October 19, 2012 by staff
Coastal Douglas-Fir, The Coastal Douglas-fir (CDF) is the smallest of the 14 BC ecosystems listed in the Biogeoclimatic Ecosystem Classification (BEC) system. It is restricted to low elevations along southeastern Vancouver Island, from Bowser to Victoria, the Gulf Islands south of Cortes Island, and a narrow strip along the Sunshine Coast near Halfmoon Bay.
CDF zone, shown in light green
The CDF zone is in the rainshadow of Vancouver Island and the Olympic Mountains in Washington. Rainstorms that approach from the west hit these mountains first and discharge much of their moisture. Consequently, the summers are warm and dry, and the winters are mild and wet, although drier than most other BC coastal zones. This Mediterranean-type climate creates a unique set of conditions, allowing for a diverse group of plants and animals.
Within the CDF zone, Garry Oak ecosystems occur in sites characterised by particularly shallow, dry and/or rocky soils. Some Garry Oak meadows were also maintained with prescribed fire by First Nations.

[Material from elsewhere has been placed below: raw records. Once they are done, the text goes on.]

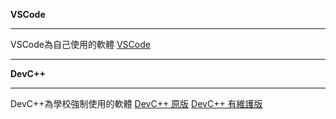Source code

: **VSCode**
*******
VSCode為自己使用的軟體
[VSCode](https://code.visualstudio.com/)
********
**DevC++**
********
DevC++為學校強制使用的軟體
[DevC++ 原版](https://www.bloodshed.net/)
[DevC++ 有維護版](https://orwelldevcpp.blogspot.com/)
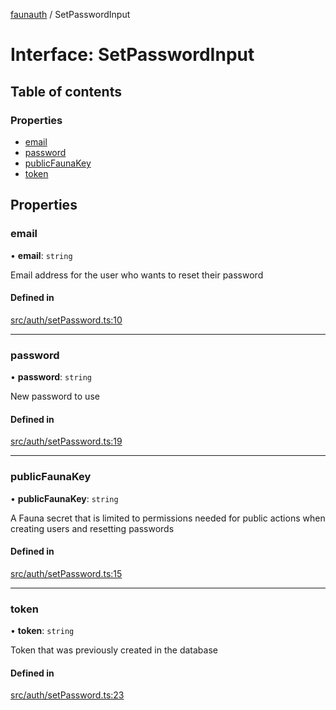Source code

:[faunauth](../index.md) / SetPasswordInput

# Interface: SetPasswordInput

## Table of contents

### Properties

- [email](SetPasswordInput.md#email)
- [password](SetPasswordInput.md#password)
- [publicFaunaKey](SetPasswordInput.md#publicfaunakey)
- [token](SetPasswordInput.md#token)

## Properties

### email

• **email**: `string`

Email address for the user who wants to reset their password

#### Defined in

[src/auth/setPassword.ts:10](https://github.com/alexnitta/faunauth/blob/2cd7813/src/auth/setPassword.ts#L10)

___

### password

• **password**: `string`

New password to use

#### Defined in

[src/auth/setPassword.ts:19](https://github.com/alexnitta/faunauth/blob/2cd7813/src/auth/setPassword.ts#L19)

___

### publicFaunaKey

• **publicFaunaKey**: `string`

A Fauna secret that is limited to permissions needed for public actions when creating users
and resetting passwords

#### Defined in

[src/auth/setPassword.ts:15](https://github.com/alexnitta/faunauth/blob/2cd7813/src/auth/setPassword.ts#L15)

___

### token

• **token**: `string`

Token that was previously created in the database

#### Defined in

[src/auth/setPassword.ts:23](https://github.com/alexnitta/faunauth/blob/2cd7813/src/auth/setPassword.ts#L23)
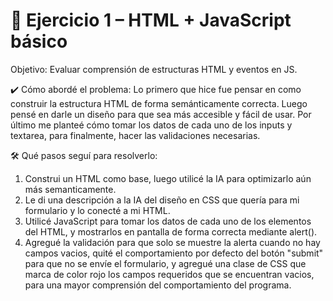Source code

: # 🧠 Ejercicio 1 – HTML + JavaScript básico

Objetivo: Evaluar comprensión de estructuras HTML y eventos en JS.

✔️ Cómo abordé el problema:
Lo primero que hice fue pensar en como construir la estructura HTML de forma semánticamente correcta. Luego pensé en darle un diseño para que sea más accesible y fácil de usar. Por último me planteé cómo tomar los datos de cada uno de los inputs y textarea, para finalmente, hacer las validaciones necesarias.

🛠️ Qué pasos seguí para resolverlo:

1. Construi un HTML como base, luego utilicé la IA para optimizarlo aún más semanticamente.
2. Le di una descripción a la IA del diseño en CSS que quería para mi formulario y lo conecté a mi HTML.
3. Utilicé JavaScript para tomar los datos de cada uno de los elementos del HTML, y mostrarlos en pantalla
de forma correcta mediante alert().
4. Agregué la validación para que solo se muestre la alerta cuando no hay campos vacios, quité el comportamiento por defecto del botón "submit" para que no se envíe el formulario, y agregué una clase de CSS que marca de color rojo los campos requeridos que se encuentran vacios, para una mayor comprensión del comportamiento del programa.
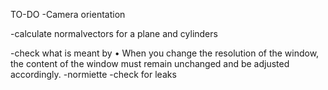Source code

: TO-DO
-Camera orientation

-calculate normalvectors for a plane and cylinders

-check what is meant by
	• When you change the resolution of the window, the content of the window must
	remain unchanged and be adjusted accordingly.
-normiette
-check for leaks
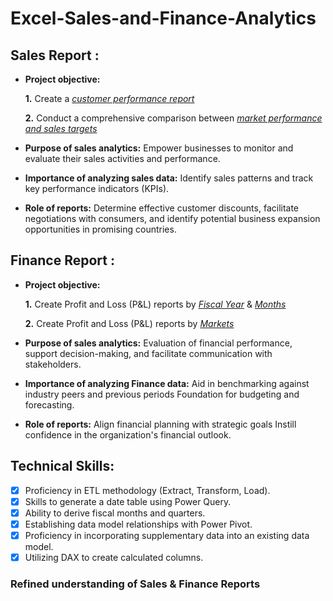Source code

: # Excel-Sales-and-Finance-Analytics

## Sales Report :


- **Project objective:** 

    **1.** Create a _[customer performance report](https://github.com/Pranaov-Ranganathan-A/Excel-Sales-and-Finance-Analytics/blob/main/Customer%20Performance%20Report.pdf)_

    **2.** Conduct a comprehensive comparison between _[market performance and sales targets](https://github.com/Pranaov-Ranganathan-A/Excel-Sales-and-Finance-Analytics/blob/main/Market%20Performance%20vs%20Target%20Report.pdf)_

- **Purpose of sales analytics:** Empower businesses to monitor and evaluate their sales activities and performance.

- **Importance of analyzing sales data:** Identify sales patterns and track key performance indicators (KPIs).

- **Role of reports:** Determine effective customer discounts, facilitate negotiations with consumers, and identify potential business expansion opportunities in promising countries.


## Finance Report :

- **Project objective:** 

    **1.** Create Profit and Loss (P&L) reports by _[Fiscal Year](https://github.com/Pranaov-Ranganathan-A/Excel-Sales-and-Finance-Analytics/blob/main/P%26l%20by%20Fiscal%20Year.pdf)_ & _[Months](https://github.com/Pranaov-Ranganathan-A/Excel-Sales-and-Finance-Analytics/blob/main/P%26L%20by%20Fiscal%20Month.pdf)_ 

   **2.** Create Profit and Loss (P&L) reports by _[Markets](https://github.com/Pranaov-Ranganathan-A/Excel-Sales-and-Finance-Analytics/blob/main/P%26L%20for%20Market.pdf)_

- **Purpose of sales analytics:** Evaluation of financial performance, support decision-making, and facilitate communication with stakeholders.

- **Importance of analyzing Finance data:** Aid in benchmarking against industry peers and previous periods Foundation for budgeting and forecasting.

- **Role of reports:** Align financial planning with strategic goals Instill confidence in the organization's financial outlook.


## Technical Skills:  
- [x]	Proficiency in ETL methodology (Extract, Transform, Load).
- [x]	Skills to generate a date table using Power Query.
- [x]	Ability to derive fiscal months and quarters.
- [x]	Establishing data model relationships with Power Pivot.
- [x]	Proficiency in incorporating supplementary data into an existing data model.
- [x]	Utilizing DAX to create calculated columns.

### Refined understanding of Sales & Finance Reports



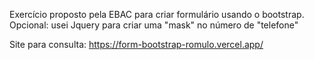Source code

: Exercício proposto pela EBAC para criar formulário usando o bootstrap. 
Opcional: usei Jquery para criar uma "mask" no número de "telefone"

Site para consulta:
https://form-bootstrap-romulo.vercel.app/
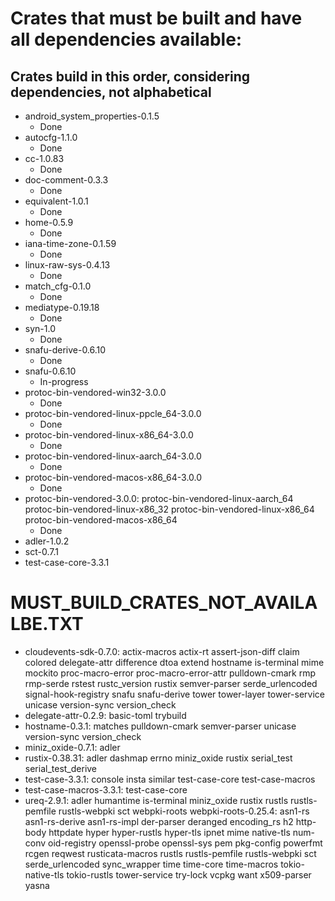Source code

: # Crates that must be built and have all dependencies available:

## Crates build in this order, considering dependencies, not alphabetical

* android_system_properties-0.1.5
  * Done
* autocfg-1.1.0
  * Done
* cc-1.0.83
  * Done
* doc-comment-0.3.3
  * Done
* equivalent-1.0.1
  * Done
* home-0.5.9
  * Done
* iana-time-zone-0.1.59
  * Done
* linux-raw-sys-0.4.13
  * Done
* match_cfg-0.1.0
  * Done
* mediatype-0.19.18
  * Done
* syn-1.0
  * Done
* snafu-derive-0.6.10
  * Done
* snafu-0.6.10
  * In-progress
* protoc-bin-vendored-win32-3.0.0
  * Done
* protoc-bin-vendored-linux-ppcle_64-3.0.0
  * Done
* protoc-bin-vendored-linux-x86_64-3.0.0
  * Done
* protoc-bin-vendored-linux-aarch_64-3.0.0
  * Done
* protoc-bin-vendored-macos-x86_64-3.0.0
  * Done
* protoc-bin-vendored-3.0.0: protoc-bin-vendored-linux-aarch_64 protoc-bin-vendored-linux-x86_32 protoc-bin-vendored-linux-x86_64 protoc-bin-vendored-macos-x86_64
  * Done
* adler-1.0.2
* sct-0.7.1
* test-case-core-3.3.1

# MUST_BUILD_CRATES_NOT_AVAILALBE.TXT

* cloudevents-sdk-0.7.0: actix-macros actix-rt assert-json-diff claim colored delegate-attr difference dtoa extend hostname is-terminal mime mockito proc-macro-error proc-macro-error-attr pulldown-cmark rmp rmp-serde rstest rustc_version rustix semver-parser serde_urlencoded signal-hook-registry snafu snafu-derive tower tower-layer tower-service unicase version-sync version_check
* delegate-attr-0.2.9: basic-toml trybuild
* hostname-0.3.1: matches pulldown-cmark semver-parser unicase version-sync version_check
* miniz_oxide-0.7.1: adler
* rustix-0.38.31: adler dashmap errno miniz_oxide rustix serial_test serial_test_derive
* test-case-3.3.1: console insta similar test-case-core test-case-macros
* test-case-macros-3.3.1: test-case-core
* ureq-2.9.1: adler humantime is-terminal miniz_oxide rustix rustls rustls-pemfile rustls-webpki sct webpki-roots
webpki-roots-0.25.4: asn1-rs asn1-rs-derive asn1-rs-impl der-parser deranged encoding_rs h2 http-body httpdate hyper hyper-rustls hyper-tls ipnet mime native-tls num-conv oid-registry openssl-probe openssl-sys pem pkg-config powerfmt rcgen reqwest rusticata-macros rustls rustls-pemfile rustls-webpki sct serde_urlencoded sync_wrapper time time-core time-macros tokio-native-tls tokio-rustls tower-service try-lock vcpkg want x509-parser yasna

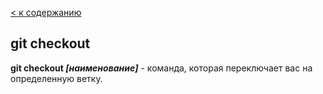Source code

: [< к содержанию](./readme.md)

## git checkout

**git checkout *[наименование]*** - команда, которая переключает вас на определенную ветку.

Coastal Douglas-fir ecosystems are among the most imperiled coastal ecosystems. Since they occur along the coast, in regions favoured by people, they were some of the first forest types targeted for logging, and cleared for urban and agricultural development. Today, very few older forest ecosystems remain in the CDF zone, and those that do are highly fragmented. In other words, they exist as isolated “islands” among a landscape altered by human development.